Y’a un vent de fertilité qui a balayé le calendrier. Partout, des ventres s’arrondissent et de la vie grandit à l’ombre des nombrils ; c’est beau, c’est plein de futurs et de courbes émotives en montagnes russes.
Sur mon fil Facebook, au coin de la rue, dans les dîners de famille, dans le bus et à la garderie, elles sont toutes enceintes. Toutes.
Sauf moi.
Certes, pour bien des raisons, y’a longtemps que je sais que ma famille est terminée. Sans équivoque. Zéro regret.

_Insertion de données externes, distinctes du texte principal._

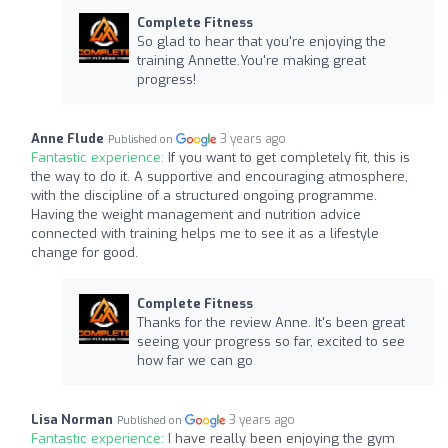
Complete Fitness
So glad to hear that you're enjoying the
training Annette.You're making great
progress!
Anne Flude
3 years ago
Published on
Fantastic experience:
If you want to get completely fit, this is
the way to do it. A supportive and encouraging atmosphere,
with the discipline of a structured ongoing programme.
Having the weight management and nutrition advice
connected with training helps me to see it as a lifestyle
change for good.
Complete Fitness
Thanks for the review Anne. It's been great
seeing your progress so far, excited to see
how far we can go
Lisa Norman
3 years ago
Published on
Fantastic experience:
I have really been enjoying the gym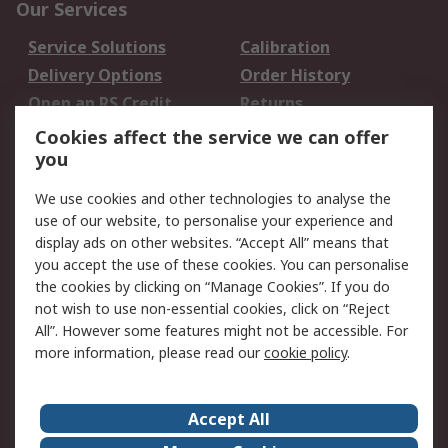
Our Services
Service Solutions
Calibration
Delivery Options
Order History
Open an RS Credit
Returns
Account
Cookies affect the service we can offer
Scheduled Orders
DesignSpark
you
We use cookies and other technologies to analyse the
Legal
use of our website, to personalise your experience and
Cookie Policy
Email Security
display ads on other websites. “Accept All” means that
you accept the use of these cookies. You can personalise
Privacy Policy -
Website Terms
the cookies by clicking on “Manage Cookies”. If you do
Updated
not wish to use non-essential cookies, click on “Reject
Terms and Conditions
All”. However some features might not be accessible. For
of Sale
more information, please read our
cookie policy
.
About RS
Accept All
About Us
Careers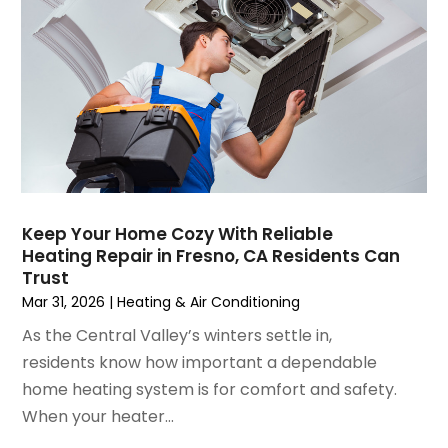
May 2021
(2)
April 2021
(1)
March 2021
(5)
February 2021
(2)
January 2021
(6)
December 2020
(3)
November 2020
(4)
October 2020
(2)
Keep Your Home Cozy With Reliable
August 2020
(2)
Heating Repair in Fresno, CA Residents Can
July 2020
(1)
Trust
June 2020
(7)
Mar 31, 2026
|
Heating & Air Conditioning
May 2020
(10)
As the Central Valley’s winters settle in,
April 2020
(7)
residents know how important a dependable
March 2020
(9)
home heating system is for comfort and safety.
February 2020
(15)
When your heater...
January 2020
(5)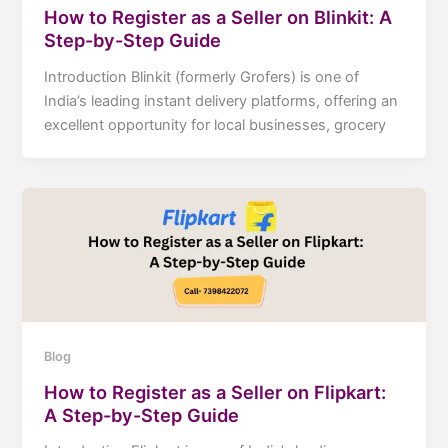
How to Register as a Seller on Blinkit: A
Step-by-Step Guide
Introduction Blinkit (formerly Grofers) is one of
India’s leading instant delivery platforms, offering an
excellent opportunity for local businesses, grocery
Blog
How to Register as a Seller on Flipkart:
A Step-by-Step Guide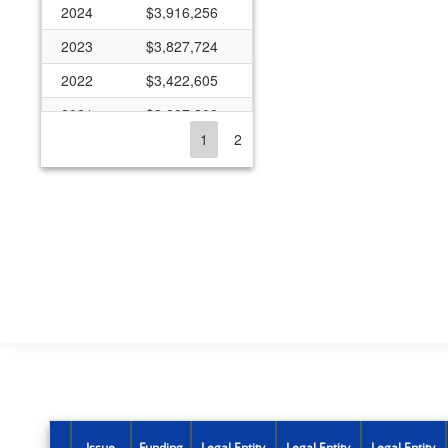
2024
$3,916,256
2023
$3,827,724
2022
$3,422,605
2021
$3,987,309
1
2
2020
$3,709,343
2019
$3,167,830
2018
$3,772,712
2017
$3,542,658
2016
$1,749,752
2015
$1,719,332
2014
$1,719,332
2013
$1,609,723
2012
$1,697,644
Issue
Funding
Legal Entity
Legal Entity
Legal Entity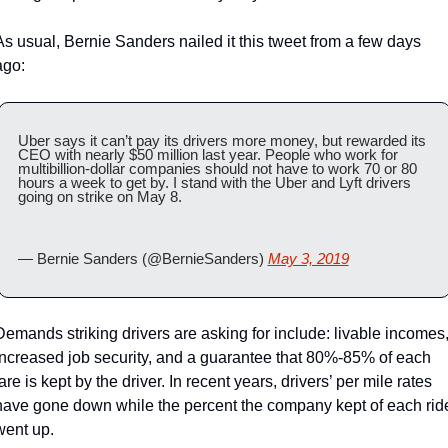
As usual, Bernie Sanders nailed it this tweet from a few days 
ago:
Uber says it can’t pay its drivers more money, but rewarded its 
CEO with nearly $50 million last year. People who work for 
multibillion-dollar companies should not have to work 70 or 80 
hours a week to get by. I stand with the Uber and Lyft drivers 
going on strike on May 8.
— Bernie Sanders (@BernieSanders) 
May 3, 2019
Demands striking drivers are asking for include: livable incomes,
increased job security, and a guarantee that 80%-85% of each 
are is kept by the driver. In recent years, drivers’ per mile rates 
have gone down while the percent the company kept of each ride
went up.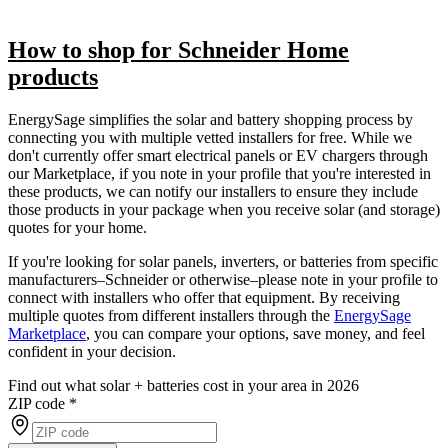
How to shop for Schneider Home
products
EnergySage simplifies the solar and battery shopping process by
connecting you with multiple vetted installers for free. While we
don't currently offer smart electrical panels or EV chargers through
our Marketplace, if you note in your profile that you're interested in
these products, we can notify our installers to ensure they include
those products in your package when you receive solar (and storage)
quotes for your home.
If you're looking for solar panels, inverters, or batteries from specific
manufacturers–Schneider or otherwise–please note in your profile to
connect with installers who offer that equipment. By receiving
multiple quotes from different installers through the
EnergySage
Marketplace
, you can compare your options, save money, and feel
confident in your decision.
Find out what solar + batteries cost in your area in 2026
ZIP code
*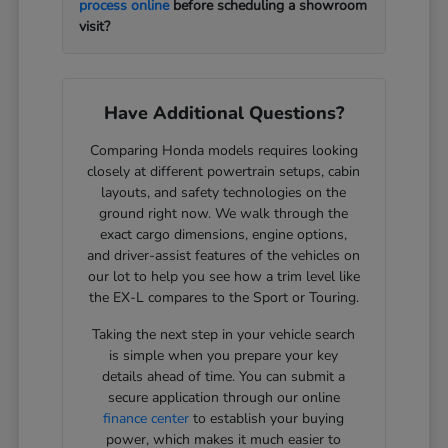
process online
before scheduling a showroom
visit?
Have Additional Questions?
Comparing Honda models requires looking
closely at different powertrain setups, cabin
layouts, and safety technologies on the
ground right now. We walk through the
exact cargo dimensions, engine options,
and driver-assist features of the vehicles on
our lot to help you see how a trim level like
the EX-L compares to the Sport or Touring.
Taking the next step in your vehicle search
is simple when you prepare your key
details ahead of time. You can submit a
secure application through our online
finance center
to establish your buying
power, which makes it much easier to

Mais j’ai quand même la triste impression de manquer le manège. De ne pas faire la file, de ne pas avoir acheté de ticket. D’être là, au milieu d’une grande foule, immobile, alors que tout le monde se garroche vers la prochaine salle des naissances.
D’arrêter à trois, c’est mon choix. Notre choix.

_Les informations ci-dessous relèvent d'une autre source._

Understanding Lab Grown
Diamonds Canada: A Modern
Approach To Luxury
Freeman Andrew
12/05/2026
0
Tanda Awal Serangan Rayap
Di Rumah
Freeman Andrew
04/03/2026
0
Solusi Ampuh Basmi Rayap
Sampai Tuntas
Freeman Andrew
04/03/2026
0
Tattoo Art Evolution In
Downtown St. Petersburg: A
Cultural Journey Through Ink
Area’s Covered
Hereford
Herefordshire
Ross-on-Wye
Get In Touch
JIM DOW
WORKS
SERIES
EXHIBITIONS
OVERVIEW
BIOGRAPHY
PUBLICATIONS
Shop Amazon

Ça ne m’empêche pas de les envier.
De vous envier.
Vous qui avancez vers des nuits incomplètes et des introductions de purées. Vers un premier cri, un premier sourire. Vers une découverte, une rencontre.
Vers des bras qui s’allongent pour toujours réconforter plus de larmes et retrouver plus de peluches égarées.
Quoi que je fasse, mes bras ne s’allongeront jamais.
Si je vois votre bedaine, je vais sûrement esquisser un sourire. Si vous m’annoncez votre grossesse, je vais sûrement vous souhaiter tout le bonheur du monde. Ça sera authentique et senti. Promis.
Mais je vais aussi, pendant l’instant d’un moment, regarder mon p’tit deuil et flatter son velours couleur d’abysse. J’vais me marmonner des « si » qui s’étendent sur les 30 dernières années.
Et si j’avais fait ceci.
Et si je n’avais pas fait cela.
Et s’ils se trompaient.
Et si on avait arrêté trop tôt.
Et si, et si.
Et si.
C’est peut-être parce que je sais que c’est terminé que je remarque tous ces jeans de maternité. Comme lorsque je n’arrivais pas à concevoir et que j’avais l’impression que toutes y arrivaient sauf moi, que toutes graduaient de trimestre en trimestre.
Je ne voyais que ça.
Ça aiguise mes sens. Au moment où je les vois, ces gens qui s’apprêtent à devenir nouveaux parents, je goûte un moment à leur joie. Ça me rend heureuse et mélancolique, un peu, à la fois.
Je repense à ma grossesse. Les mauvais souvenirs se font discrets, ils tendent à s’effacer et disparaître pour laisser place à cette version brillante et révisée de ce qui s’est vraiment passé.
Cette version, qui sera sûrement celle que je lui radoterai à elle, Madame ma Fille, quand elle sera trentenaire et propriétaire.
Propriétaire d’un chien, d’un nid, d’une vie. Bien à elle.
Peut-être même propriétaire d’une bedaine. Ronde et féconde. Sa bedaine, la sienne.
J’y pense et je l’écris, avec une larme, juste là, au coin de l’œil, qui hésite à couler. Une grosse goutte d’eau salée qui aurait pu être versée sur la tête d’un hypothétique nouveau-né.
Qui coule pas, que je garde, finalement. Avec toutes les autres, kek’part au fond d’mon ventre vide où y’a de la place pour ranger un chagrin. Ou deux, mais pas plus. Mon cœur prend déjà pas mal de place depuis que ma seule et unique s’y est installée.